Requirement | Transcribe the entries exactly. Omit the pictures.

Task input |
================================
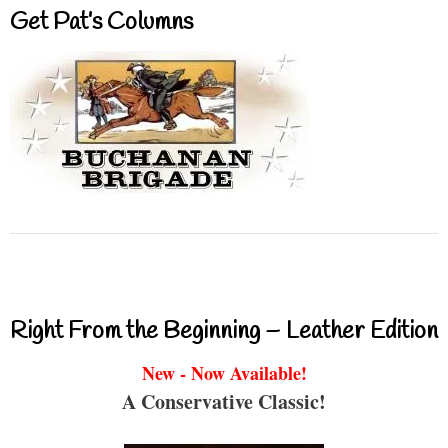
Get Pat’s Columns
Right From the Beginning – Leather Edition
New - Now Available!
A Conservative Classic!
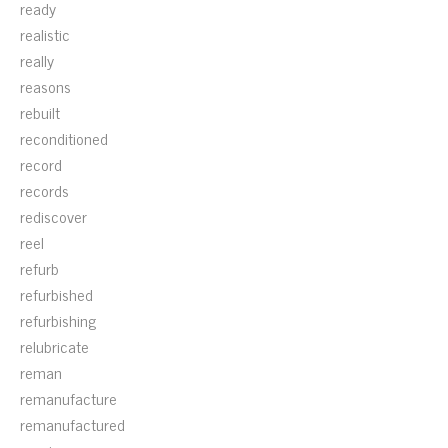
ready
realistic
really
reasons
rebuilt
reconditioned
record
records
rediscover
reel
refurb
refurbished
refurbishing
relubricate
reman
remanufacture
remanufactured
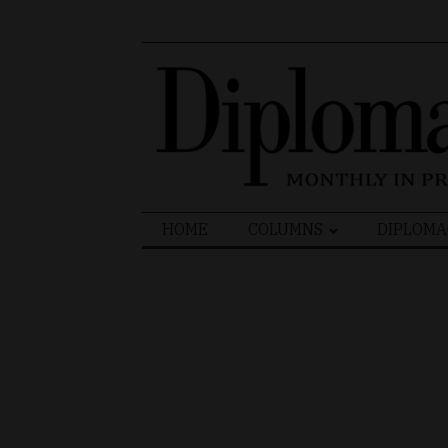
Search
HOME
COLUMNS
DIPLOMA
for:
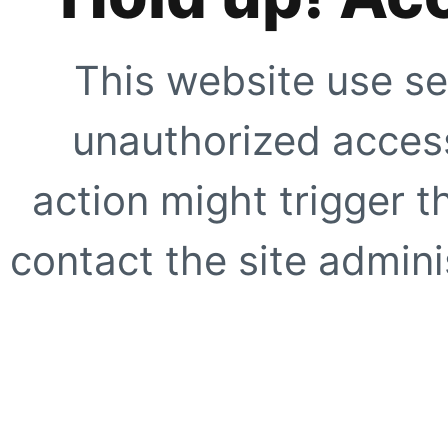
This website use se
unauthorized access
action might trigger t
contact the site adminis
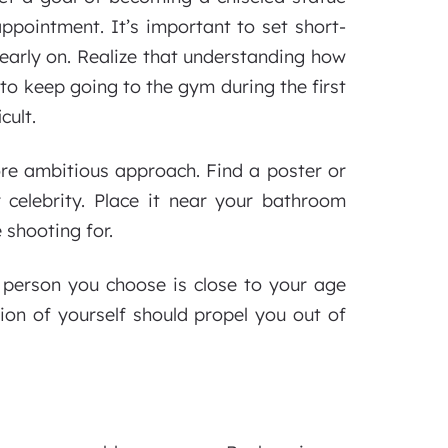
appointment. It’s important to set short-
 early on. Realize that understanding how
to keep going to the gym during the first
cult.
ore ambitious approach. Find a poster or
r celebrity. Place it near your bathroom
 shooting for.
e person you choose is close to your age
ion of yourself should propel you out of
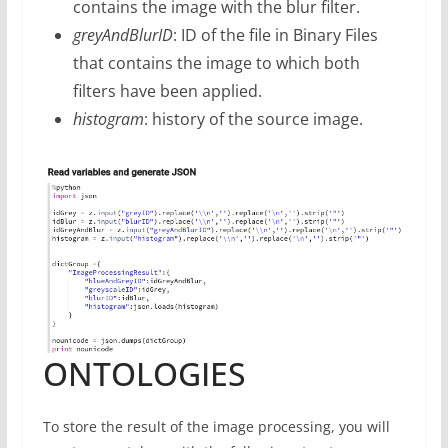
contains the image with the blur filter.
greyAndBlurID
: ID of the file in Binary Files
that contains the image to which both
filters have been applied.
histogram
: history of the source image.
ONTOLOGIES
To store the result of the image processing, you will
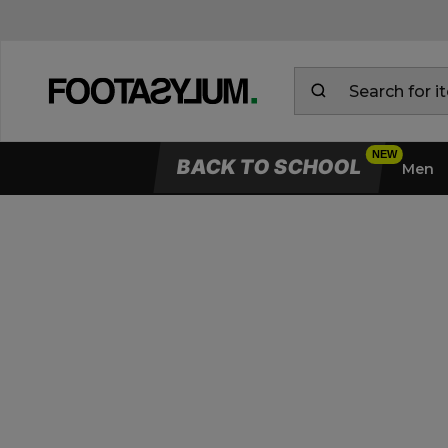
BACK TO SCHOOL
Men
================================
Result of the exercise |
Get Pat’s Columns
Right From the Beginning – Leather Edition
New - Now Available!
A Conservative Classic!
ready
realistic
really
reasons
rebuilt
reconditioned
record
records
rediscover
reel
refurb
refurbished
refurbishing
relubricate
reman
remanufacture
remanufactured
Search
HOME
COLUMNS
DIPLOMA
for:
This website use se
unauthorized access
action might trigger t
contact the site adminis
appointment. It’s important to set short-
 early on. Realize that understanding how
to keep going to the gym during the first
cult.
ore ambitious approach. Find a poster or
r celebrity. Place it near your bathroom
 shooting for.
e person you choose is close to your age
ion of yourself should propel you out of
contains the image with the blur filter.
greyAndBlurID
: ID of the file in Binary Files
that contains the image to which both
filters have been applied.
histogram
: history of the source image.
ONTOLOGIES
To store the result of the image processing, you will
BACK TO SCHOOL
Men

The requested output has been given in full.